Davis is the first sergeant of Delta Company, 16th Engineer Battalion—the Catamounts, they’re called—1st Brigade, 1st Armored Division. While Davis has served in units with officers who have expressed a problem with his homosexuality, his fellow soldiers and the officers at Bliss have stood squarely behind him. (“The 1st Armored Division and Fort Bliss is committed to working with civilian law enforcement to ensure that this assault perpetrated against one of our soldiers is fully investigated and those responsible are brought to justice,” the 1st Armored Division a statement to The Daily Beast.) The battalion commander called him personally; the brigade commander visited him in person and expressed his hope that the police catch Davis’ assailants.

Another first sergeant in the battalion, Jeremy Kilgore, called Davis “a great leader, he’s a great person.” He said there were accounts circulating around the battalion recently about an increase in soldiers getting jumped, but wasn’t sure it was connected to the attack on Davis. He also didn’t know what to make of Davis thinking his attackers were also military: “Soldiers are soldiers. I guess they can recognize another soldier a lot easier than someone who isn’t.”

No asshole can cause me to change my demeanor and who the fuck I am.
First Sergeant Charles Davis II

Outside of Davis’ suspicions and observations, there is no additional evidence as yet that his attackers were soldiers. But in a statement to The Daily Beast, Davis’ commanding officer, Capt. Matt Chase, referenced the gay-bashing as contrary to Army values.

“First, defamation or assault of anyone based on sexual orientation is wrong. Second, it is completely against the Army’s values. Third, when a situation like this occurs, we ensure the victims—in this case 1SG Davis—have access to services to help them recover,” Chase said.
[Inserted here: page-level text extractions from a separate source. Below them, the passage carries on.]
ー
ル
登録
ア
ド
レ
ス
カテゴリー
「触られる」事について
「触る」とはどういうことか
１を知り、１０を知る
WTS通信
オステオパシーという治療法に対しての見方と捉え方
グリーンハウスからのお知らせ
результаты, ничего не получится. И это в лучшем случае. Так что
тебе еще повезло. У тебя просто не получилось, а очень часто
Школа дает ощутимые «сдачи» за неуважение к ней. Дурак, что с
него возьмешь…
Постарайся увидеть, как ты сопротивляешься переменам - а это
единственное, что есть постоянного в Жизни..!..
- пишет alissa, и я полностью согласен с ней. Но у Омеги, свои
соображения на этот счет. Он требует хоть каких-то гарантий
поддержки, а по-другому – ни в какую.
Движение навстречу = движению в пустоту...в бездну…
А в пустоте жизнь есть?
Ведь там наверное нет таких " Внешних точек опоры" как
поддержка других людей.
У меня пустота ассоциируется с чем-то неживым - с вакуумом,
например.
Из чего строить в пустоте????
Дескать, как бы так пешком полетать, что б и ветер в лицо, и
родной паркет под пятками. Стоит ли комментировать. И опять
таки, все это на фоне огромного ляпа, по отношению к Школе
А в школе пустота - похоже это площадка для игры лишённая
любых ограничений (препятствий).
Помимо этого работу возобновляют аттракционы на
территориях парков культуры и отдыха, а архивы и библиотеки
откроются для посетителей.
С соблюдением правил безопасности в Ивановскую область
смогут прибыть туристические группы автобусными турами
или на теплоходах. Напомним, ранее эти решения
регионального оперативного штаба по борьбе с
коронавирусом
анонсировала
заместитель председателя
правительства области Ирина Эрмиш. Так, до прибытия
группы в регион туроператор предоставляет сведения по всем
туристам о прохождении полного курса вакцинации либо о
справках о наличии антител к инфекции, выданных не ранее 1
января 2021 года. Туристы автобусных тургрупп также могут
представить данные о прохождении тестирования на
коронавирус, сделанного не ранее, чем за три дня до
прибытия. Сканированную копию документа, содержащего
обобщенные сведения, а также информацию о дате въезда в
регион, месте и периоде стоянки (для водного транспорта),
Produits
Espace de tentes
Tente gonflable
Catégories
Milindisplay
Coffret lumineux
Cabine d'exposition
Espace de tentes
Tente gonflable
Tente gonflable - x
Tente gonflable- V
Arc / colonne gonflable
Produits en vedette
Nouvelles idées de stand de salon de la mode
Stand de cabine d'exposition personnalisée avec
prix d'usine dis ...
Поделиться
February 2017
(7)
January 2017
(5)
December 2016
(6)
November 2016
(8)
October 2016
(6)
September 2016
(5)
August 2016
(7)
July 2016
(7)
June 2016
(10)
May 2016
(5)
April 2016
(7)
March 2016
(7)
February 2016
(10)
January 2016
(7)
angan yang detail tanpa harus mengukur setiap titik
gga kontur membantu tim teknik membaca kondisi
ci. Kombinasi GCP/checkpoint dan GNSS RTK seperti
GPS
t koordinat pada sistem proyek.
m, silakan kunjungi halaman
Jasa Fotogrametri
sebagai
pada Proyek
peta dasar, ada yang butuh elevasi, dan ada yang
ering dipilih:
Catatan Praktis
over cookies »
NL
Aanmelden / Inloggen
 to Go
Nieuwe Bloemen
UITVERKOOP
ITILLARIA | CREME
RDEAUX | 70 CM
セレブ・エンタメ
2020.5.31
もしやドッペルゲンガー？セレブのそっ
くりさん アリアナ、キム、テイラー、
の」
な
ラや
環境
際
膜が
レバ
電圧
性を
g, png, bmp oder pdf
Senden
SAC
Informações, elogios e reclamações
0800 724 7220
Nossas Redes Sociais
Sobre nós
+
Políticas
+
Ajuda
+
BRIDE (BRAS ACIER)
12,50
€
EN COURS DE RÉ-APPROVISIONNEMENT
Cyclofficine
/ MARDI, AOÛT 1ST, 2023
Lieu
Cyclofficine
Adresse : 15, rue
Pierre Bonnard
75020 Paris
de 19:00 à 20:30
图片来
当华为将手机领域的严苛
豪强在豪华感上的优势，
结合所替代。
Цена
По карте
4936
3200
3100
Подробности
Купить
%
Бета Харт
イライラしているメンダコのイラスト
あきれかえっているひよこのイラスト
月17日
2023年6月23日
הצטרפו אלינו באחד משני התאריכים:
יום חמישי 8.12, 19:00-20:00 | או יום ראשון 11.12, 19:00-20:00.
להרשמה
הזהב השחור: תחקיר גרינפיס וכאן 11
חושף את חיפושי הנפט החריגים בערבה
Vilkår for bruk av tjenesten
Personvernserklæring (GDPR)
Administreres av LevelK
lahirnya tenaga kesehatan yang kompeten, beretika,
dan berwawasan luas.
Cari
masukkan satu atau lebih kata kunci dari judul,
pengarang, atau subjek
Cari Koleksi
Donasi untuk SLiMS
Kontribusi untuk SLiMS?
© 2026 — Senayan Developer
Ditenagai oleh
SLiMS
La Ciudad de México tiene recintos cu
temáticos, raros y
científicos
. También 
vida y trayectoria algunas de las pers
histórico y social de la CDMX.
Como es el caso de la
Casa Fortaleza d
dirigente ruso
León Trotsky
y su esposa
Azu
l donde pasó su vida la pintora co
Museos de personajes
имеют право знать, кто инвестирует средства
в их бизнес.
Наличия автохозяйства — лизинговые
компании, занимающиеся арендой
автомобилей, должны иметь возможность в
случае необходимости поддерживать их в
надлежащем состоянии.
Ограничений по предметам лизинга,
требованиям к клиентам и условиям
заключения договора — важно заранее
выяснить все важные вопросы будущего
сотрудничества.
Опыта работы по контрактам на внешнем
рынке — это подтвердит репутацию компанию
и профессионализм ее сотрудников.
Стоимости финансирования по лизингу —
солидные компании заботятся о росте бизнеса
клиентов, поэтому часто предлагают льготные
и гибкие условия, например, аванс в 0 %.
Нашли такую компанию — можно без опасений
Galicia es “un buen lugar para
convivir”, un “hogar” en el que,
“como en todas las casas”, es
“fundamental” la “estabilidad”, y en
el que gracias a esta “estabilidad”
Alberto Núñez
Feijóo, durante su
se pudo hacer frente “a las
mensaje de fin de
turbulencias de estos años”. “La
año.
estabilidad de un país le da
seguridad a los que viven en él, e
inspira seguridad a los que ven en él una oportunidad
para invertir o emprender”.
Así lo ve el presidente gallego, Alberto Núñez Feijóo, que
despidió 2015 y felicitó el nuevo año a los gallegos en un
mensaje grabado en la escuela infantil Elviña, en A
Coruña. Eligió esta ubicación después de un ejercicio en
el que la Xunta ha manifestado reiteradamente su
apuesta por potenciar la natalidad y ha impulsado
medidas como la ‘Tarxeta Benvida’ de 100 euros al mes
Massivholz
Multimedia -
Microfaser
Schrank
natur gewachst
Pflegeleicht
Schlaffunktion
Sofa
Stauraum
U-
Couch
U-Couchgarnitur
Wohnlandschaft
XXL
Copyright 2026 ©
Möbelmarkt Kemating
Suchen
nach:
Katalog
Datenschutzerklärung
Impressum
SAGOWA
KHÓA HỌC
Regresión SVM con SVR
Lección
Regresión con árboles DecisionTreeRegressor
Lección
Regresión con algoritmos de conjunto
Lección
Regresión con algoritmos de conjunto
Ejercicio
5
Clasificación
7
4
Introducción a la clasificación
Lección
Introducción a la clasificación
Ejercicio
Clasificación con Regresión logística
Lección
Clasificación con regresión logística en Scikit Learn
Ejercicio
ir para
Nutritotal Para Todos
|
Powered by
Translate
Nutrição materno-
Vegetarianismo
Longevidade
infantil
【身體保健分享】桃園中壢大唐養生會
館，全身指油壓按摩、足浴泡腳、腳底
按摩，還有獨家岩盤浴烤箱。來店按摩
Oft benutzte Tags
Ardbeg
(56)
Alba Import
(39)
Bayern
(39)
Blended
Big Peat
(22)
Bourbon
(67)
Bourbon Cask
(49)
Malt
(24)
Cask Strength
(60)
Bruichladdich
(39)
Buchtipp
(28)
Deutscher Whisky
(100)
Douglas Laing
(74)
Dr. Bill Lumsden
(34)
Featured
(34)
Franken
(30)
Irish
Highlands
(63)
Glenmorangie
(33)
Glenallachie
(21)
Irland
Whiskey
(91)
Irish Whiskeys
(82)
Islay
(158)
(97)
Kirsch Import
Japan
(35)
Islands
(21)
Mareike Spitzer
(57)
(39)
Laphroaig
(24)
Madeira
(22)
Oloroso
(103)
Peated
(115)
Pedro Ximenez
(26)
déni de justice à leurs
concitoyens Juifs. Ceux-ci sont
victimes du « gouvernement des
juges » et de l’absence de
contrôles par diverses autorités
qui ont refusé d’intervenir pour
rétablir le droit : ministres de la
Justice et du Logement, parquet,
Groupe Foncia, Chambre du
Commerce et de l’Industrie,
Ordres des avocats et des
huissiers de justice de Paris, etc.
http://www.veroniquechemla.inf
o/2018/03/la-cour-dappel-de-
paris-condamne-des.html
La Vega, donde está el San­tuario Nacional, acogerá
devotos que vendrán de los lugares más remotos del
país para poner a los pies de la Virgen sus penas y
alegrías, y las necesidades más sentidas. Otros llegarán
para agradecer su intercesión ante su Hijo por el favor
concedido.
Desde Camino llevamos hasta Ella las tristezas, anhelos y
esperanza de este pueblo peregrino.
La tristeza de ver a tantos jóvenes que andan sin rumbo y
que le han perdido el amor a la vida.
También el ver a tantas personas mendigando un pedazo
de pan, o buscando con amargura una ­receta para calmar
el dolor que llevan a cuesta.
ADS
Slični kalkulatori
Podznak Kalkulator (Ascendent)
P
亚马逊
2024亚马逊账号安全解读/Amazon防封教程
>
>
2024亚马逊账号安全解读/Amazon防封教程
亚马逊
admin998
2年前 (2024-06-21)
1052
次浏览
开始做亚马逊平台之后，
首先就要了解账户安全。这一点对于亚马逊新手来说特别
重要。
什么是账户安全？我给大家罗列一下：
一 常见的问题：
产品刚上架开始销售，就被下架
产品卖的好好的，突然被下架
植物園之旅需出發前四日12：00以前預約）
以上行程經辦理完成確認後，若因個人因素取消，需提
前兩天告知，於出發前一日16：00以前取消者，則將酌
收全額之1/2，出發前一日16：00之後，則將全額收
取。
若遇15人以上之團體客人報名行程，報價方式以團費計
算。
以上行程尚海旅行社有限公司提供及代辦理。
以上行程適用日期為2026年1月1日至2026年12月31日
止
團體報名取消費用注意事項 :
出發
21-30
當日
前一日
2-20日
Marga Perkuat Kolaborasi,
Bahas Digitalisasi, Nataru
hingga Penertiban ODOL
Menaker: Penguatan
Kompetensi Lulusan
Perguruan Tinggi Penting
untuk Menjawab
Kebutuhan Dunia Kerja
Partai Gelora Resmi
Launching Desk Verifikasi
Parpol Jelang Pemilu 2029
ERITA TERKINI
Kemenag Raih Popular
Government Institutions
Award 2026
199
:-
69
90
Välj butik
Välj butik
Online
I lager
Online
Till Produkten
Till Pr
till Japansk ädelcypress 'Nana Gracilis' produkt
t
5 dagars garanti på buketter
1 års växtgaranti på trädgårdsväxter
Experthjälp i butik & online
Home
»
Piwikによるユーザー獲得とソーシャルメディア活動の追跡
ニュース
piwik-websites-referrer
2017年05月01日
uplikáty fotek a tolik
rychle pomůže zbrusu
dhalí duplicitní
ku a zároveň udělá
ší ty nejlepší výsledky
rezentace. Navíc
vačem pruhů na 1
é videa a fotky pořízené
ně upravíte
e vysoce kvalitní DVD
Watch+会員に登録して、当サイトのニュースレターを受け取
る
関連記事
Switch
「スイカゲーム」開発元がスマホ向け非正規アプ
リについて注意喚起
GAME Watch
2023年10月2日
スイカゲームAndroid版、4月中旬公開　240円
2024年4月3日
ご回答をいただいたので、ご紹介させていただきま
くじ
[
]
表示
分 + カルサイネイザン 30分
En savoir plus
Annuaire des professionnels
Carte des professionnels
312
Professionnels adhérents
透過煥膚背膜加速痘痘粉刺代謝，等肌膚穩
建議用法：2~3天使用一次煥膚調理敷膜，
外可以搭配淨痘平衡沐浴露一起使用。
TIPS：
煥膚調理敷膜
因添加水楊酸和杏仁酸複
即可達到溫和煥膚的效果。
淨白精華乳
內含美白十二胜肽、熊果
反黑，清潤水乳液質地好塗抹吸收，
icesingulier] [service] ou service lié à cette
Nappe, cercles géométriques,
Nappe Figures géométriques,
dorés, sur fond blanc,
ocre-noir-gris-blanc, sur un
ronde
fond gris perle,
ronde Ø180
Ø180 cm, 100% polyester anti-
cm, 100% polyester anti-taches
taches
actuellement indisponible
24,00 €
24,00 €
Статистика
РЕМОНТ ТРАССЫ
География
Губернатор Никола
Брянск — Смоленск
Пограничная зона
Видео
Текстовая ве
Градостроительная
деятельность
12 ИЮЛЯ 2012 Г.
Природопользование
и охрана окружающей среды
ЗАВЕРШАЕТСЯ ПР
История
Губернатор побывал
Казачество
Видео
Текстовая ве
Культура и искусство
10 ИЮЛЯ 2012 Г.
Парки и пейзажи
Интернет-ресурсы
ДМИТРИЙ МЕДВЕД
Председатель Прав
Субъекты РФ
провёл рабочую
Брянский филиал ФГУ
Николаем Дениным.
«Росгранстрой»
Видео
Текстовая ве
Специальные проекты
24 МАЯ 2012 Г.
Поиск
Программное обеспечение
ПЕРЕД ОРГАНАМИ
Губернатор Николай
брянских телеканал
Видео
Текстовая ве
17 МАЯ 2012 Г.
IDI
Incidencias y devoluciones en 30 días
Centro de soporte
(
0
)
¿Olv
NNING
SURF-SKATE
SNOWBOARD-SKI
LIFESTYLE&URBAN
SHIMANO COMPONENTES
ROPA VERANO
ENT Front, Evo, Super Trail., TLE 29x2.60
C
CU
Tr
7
For his part, Davis is worried about his friend Julio. He’s alarmed that soldiers might have been the ones attacking him, but, as the three Bronze Stars he earned suggest, is otherwise unintimidated.

“No asshole can cause me to change my demeanor and who the fuck I am,” Davis said.

“What I want most of anything for people to know is that there are assholes who do that to stifle you, to quiet you down and show their dismay at who you are. Don’t allow these fucking assholes to do that to you.”